Nimm den Text über den Farbstoff der Cochenille nach seinem letzten Satz wieder auf und führe ihn weiter.

▸ **TEXTABSCHNITT**:
-*-

Arppe, über den Farbstoff der Cochenille.
Ueber verschiedene organische Farbstoffe ist eine Abhandlung von Preisser erschienen (polytechnisches Journal Bd. XCIII S.
103), welche, wenn die angegebenen Thatsachen könnten bestätigt werden, von
großem theoretischem Werth seyn würde. Namentlich den Farbstoff der Cochenille
betreffend ist Hr. Preisser zu so unerwarteten Resultaten
gelangt, daß sie eine Prüfung durch controlirende Versuche unerläßlich machen.
Durch Hrn. Prof. Wöhler aufgefordert, habe ich eine
Untersuchung dieser Substanz unternommen, um überhaupt eine bestimmte Kenntniß
dieses viel angewandten und wenig studirten Körpers zu gewinnen. Im Verlauf
derselben bin ich aber auf Schwierigkeiten gestoßen, welche eine Abbrechung meiner
Versuche zur Folge gehabt haben, und die gewonnenen Resultate können deßhalb dem
Chemiker nur als eine Kritik der Preisser'schen Arbeit
einiges Interesse darbieten.

-*-

▸ **GESPEICHERTE DATENSÄTZE**:
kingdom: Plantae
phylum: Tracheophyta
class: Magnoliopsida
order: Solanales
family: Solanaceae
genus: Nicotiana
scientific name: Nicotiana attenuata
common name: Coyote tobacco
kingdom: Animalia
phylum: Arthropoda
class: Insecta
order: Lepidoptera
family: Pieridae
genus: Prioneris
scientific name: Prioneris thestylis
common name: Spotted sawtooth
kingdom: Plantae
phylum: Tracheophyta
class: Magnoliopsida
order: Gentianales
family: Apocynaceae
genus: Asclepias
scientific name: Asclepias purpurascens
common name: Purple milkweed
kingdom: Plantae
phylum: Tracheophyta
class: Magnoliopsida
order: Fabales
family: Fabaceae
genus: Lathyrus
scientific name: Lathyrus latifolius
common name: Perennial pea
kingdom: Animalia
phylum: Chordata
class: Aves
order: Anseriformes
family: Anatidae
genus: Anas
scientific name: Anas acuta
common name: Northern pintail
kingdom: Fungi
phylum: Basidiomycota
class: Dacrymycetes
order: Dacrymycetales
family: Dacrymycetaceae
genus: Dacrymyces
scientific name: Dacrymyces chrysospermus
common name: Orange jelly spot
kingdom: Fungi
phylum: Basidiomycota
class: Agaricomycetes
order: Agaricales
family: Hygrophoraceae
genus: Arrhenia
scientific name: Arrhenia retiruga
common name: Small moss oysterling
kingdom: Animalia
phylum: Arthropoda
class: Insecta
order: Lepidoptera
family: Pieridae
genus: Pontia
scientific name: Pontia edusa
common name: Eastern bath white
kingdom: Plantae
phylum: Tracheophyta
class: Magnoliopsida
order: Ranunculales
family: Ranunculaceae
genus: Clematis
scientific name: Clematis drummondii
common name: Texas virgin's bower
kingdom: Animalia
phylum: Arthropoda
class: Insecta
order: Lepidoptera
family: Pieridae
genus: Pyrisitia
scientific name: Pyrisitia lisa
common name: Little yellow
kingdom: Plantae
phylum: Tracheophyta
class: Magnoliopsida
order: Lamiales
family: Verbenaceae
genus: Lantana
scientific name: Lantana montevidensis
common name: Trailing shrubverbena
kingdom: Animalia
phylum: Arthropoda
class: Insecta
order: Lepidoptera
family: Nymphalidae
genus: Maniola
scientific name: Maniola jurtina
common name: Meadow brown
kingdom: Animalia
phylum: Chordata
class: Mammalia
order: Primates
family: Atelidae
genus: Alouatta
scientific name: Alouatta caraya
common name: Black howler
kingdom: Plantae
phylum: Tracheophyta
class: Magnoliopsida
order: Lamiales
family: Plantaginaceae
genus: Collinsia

-*-

▸ **ERGEBNIS**:
Hr. Preisser bereitet das Coccusroth oder den Carmin auf
eine sehr einfache Weise. Er zieht die Cochenille mit Aether aus, macht dann eine
Abkochung mit Wasser, und schlägt aus der wässerigen Auflösung den Carmin mit einem
sogenannten Bleioxydhydrat nieder. Den Bleiniederschlag zersezt er mit
Schwefelwasserstoff, und dampft die Flüssigkeit, die farblos seyn soll, zur
Krystallisation ab; die Krystalle, welche auch farblos sind, werden Carmeïn genannt; an der Luft nehmen sie nach und nach
erst eine gelbe, dann eine rothe Farbe an, indem sie sich in Carmin umwandeln.
Das Bleipräparat, welches Hr. Preisser bei seiner
Untersuchung über die Farbstoffe angewandt hat, ist der beste Beleg für die
Oberflächlichkeit derselben. Aus einer Lösung mit salpetersaurem Blei schlägt er mit
Ammoniak dieses Präparat nieder, und nennt es Bleioxydhydrat. Es kann aber keinem
Chemiker unbekannt sey, daß die so erhaltene Verbindung nicht Bleioxydhydrat ist,
sondern ein basisches Salz,, welches 3 Atome Bleioxyd auf 1 Atom Salpetersäure und
auf 2 Atome des Salzes 3 Atome Wasser enthält.
Ich habe dieses Salz bereitet, und Versuche damit nach den von Hrn. Preisser angegebenen Vorschriften angestellt, aber kaum
eine von den Erscheinungen beobachtet, die er beschrieben hat. Der Farbstoff schlägt
sich allerdings mit dem Bleisalz vollständig nieder, und die Flüssigkeit wird
entfärbt. Wird aber der wohl ausgewaschene Niederschlag mit Schwefelwasserstoff
zersezt, so entsteht Schwefelblei, und der Farbstoff vertheilt sich in der
Flüssigkeit, welche roth gefärbt und stark sauer ist. Wird diese Flüssigkeit
abgedampft, so kommen bald Dämpfe von salpetriger Säure zum Vorschein; wird sie dann
erkalten gelassen, so scheidet sich nichts aus der Auflösung aus.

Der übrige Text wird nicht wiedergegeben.